Geringe Auslastung sorgt für weitere Personaleinschnitte, jeder dritte Betrieb erwägt Stellenabbau – noch im Herbst 2020 spiegelten Prognosen dieses Zuschnitts die Lage in der steirischen Industrie wider. Das Bild hat sich gedreht, „die Aussichten sind heute viel besser, das verfestigt sich jetzt, insbesondere Asien, da vor allem China, und die USA ziehen an“, betont der steirische Industrie-Präsident Stefan Stolitzka. Im zweiten Quartal nächsten Jahres, so die Einschätzung, sollte man wieder das Vor-Corona-Niveau erreicht haben. Stolitzka: „Die Industrie kann beim Neustart der gesamten Wirtschaft der Motor sein.“ Insbesondere für die traditionell exportstarke Steiermark tun sich trotz anhaltender Pandemie-Kulisse – und damit einhergehenden Reisehemmnissen – derzeit große Chancen auf. Am Donnerstag haben sowohl die Wirtschaftsforscher von „IHS Markit“ für die Eurozone als auch das „Institute for Supply Management“ für die USA die stärksten Industriedaten seit Jahrzehnten vermeldet. Die Melange aus Nachzieheffekten, Coronahilfen und dem Konjunkturturbo in den beiden größten Volkswirtschaften der Welt, den USA und China, sorgen für Rückenwind.

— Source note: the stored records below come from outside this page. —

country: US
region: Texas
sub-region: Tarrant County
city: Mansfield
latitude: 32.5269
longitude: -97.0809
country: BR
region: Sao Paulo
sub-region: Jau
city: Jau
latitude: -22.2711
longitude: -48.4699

Stolitzka berichtet aus seinem eigenen Unternehmen, dem Schuhhersteller Legero, dass 150 neue Mitarbeiter für die Produktion von zusätzlich 500.000 Kinderschuhen eingestellt werden – insbesondere jene Unternehmen, die schon vor der Corona-krise stark auf Digitalisierung gesetzt haben, profitieren.

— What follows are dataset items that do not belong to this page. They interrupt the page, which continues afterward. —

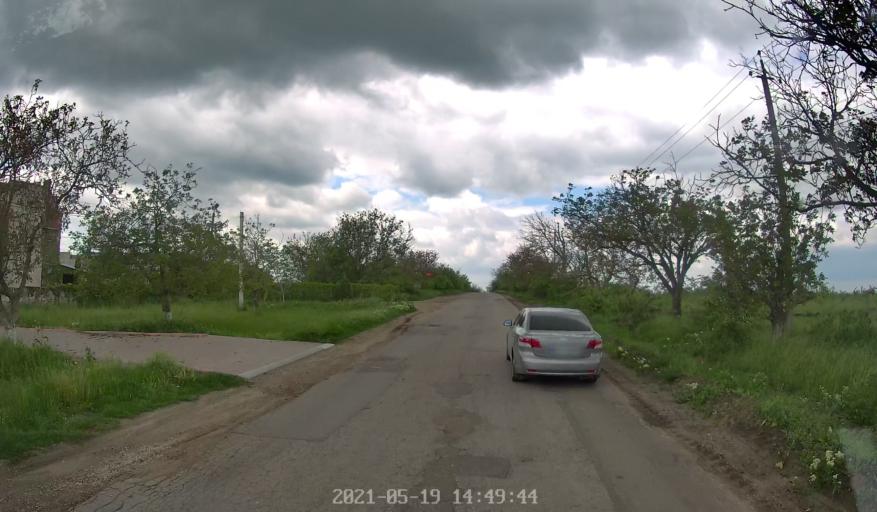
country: MD
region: Chisinau
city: Stauceni
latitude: 47.0521
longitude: 28.9494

"Bald aus dem Tal der Tränen draußen"
Die Zukunftsthemen Ökologisierung und Digitalisierung seien es auch, die auch in der Corona-krise das Kreditwachstum beflügelt haben, betont Martin Schaller, Generaldirektor der Raiffeisen Landesbank. Das hatte nicht zuletzt mit der Investitionsprämie des Bundes zu tun, „sie hat hier zu ganz entscheidenden Impulsen geführt“, so Schaller, der sich für die steirische Wirtschaftsentwicklung in diesem Jahr „sehr zuversichtlich“ zeigt. Man habe zwar eine quartalsweise Hochschaubahn erlebt“, doch aus seiner Sicht sei das viel zitierte Licht am Ende des Tunnels unübersehbar. Innovative, exportorientierte und technologiestarke Unternehmen, „die wir in der Steiermark in allen Betriebsgrößen haben, machen mich optimistisch, dass wir bald aus dem Tal der Tränen draußen sind“, sagt Schaller.

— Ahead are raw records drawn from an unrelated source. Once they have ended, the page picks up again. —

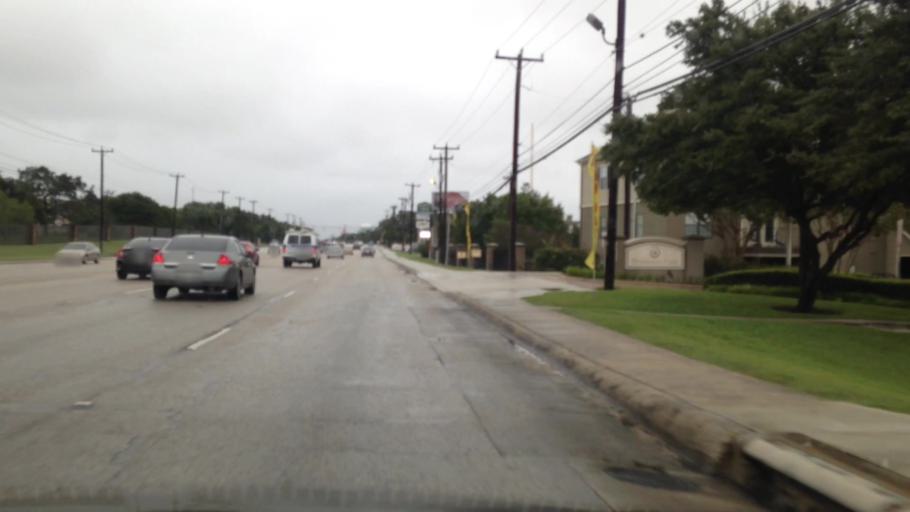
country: US
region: Texas
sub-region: Bexar County
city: Balcones Heights
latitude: 29.5324
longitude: -98.5766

Dass das nicht für alle Branchen gilt, Schaller nennt etwa Teile des Tourismus und der Gastronomie, sei aber auch klar. Hier werde es auch weiterhin entsprechende Hilfen brauchen. „Wie stark und gut gerade der steirische Tourismus reagieren kann, hat aber der vergangene Sommer gezeigt, als sogar ein Nächtigungsplus erzielt werden konnte, wir hoffen heuer auf eine ähnliche Entwicklung“, sagt Schaller. Er unterstreicht auch, dass es perspektivisch gesehen immer wichtiger wird, eine entsprechende Eigenkapitalausstattung in den Betrieben sicherzustellen, sie werde auch bei Kreditentscheidungen eine noch wesentlichere Rolle spielen. Schaller appelliert einmal mehr, dass hier der „in Österreich noch immer unterentwickelte Kapitalmarkt“ eine wichtigere Rolle in der Finanzierung einnehmen müsse. Eine wichtige Maßnahme zur Eigenkapitalstärkung wäre es auch, einbehaltene Gewinne nicht zu besteuern.
Risiken und Herausforderungen
Auch wenn der Ausblick in der steirischen Industrie wieder von Zuversicht geprägt ist, frei von Risiken ist er nicht. Voraussetzung für eine nachhaltige Erholung sind entsprechende Impffortschritte in Europa, das deutlich höhere Tempo, das in einigen anderen Erdteilen vorgelegt wird, könnte auch zum Wettbewerbsnachteil für Europa werden, warnt Stolitzka. Weitere Herausforderungen: Derzeit kommt es etwa bei Halbleitern, aber auch bei anderen Komponenten, zu Lieferengpässen. Das wirkt sich entsprechend schnell und wuchtig auf die Einkaufspreise aus. Auch viele Rohstoffpreise und Vormaterialien für die Produktion jagen von Rekord zu Rekord, „sie sind teilweise kurzfristig in absurde Höhen gestiegen“, so Stolitzka, der das aber zumindest zu einem Teil auch auf die plötzlichen Nachzieheffekte zurückführt.